Your assignment: An exact, complete printout of the listing is wanted, minus its images.

Information given:
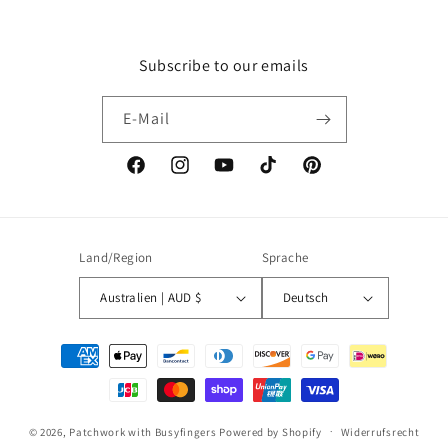
Subscribe to our emails
E-Mail
Facebook
Instagram
YouTube
TikTok
Pinterest
Land/Region
Sprache
Australien | AUD $
Deutsch
Zahlungsmethoden
© 2026,
Patchwork with Busyfingers
Powered by Shopify
Widerrufsrecht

Answer to this task:
Subscribe to our emails
E-Mail
Facebook
Instagram
YouTube
TikTok
Pinterest
Land/Region
Sprache
Australien | AUD $
Deutsch
Zahlungsmethoden
© 2026,
Patchwork with Busyfingers
Powered by Shopify
Widerrufsrecht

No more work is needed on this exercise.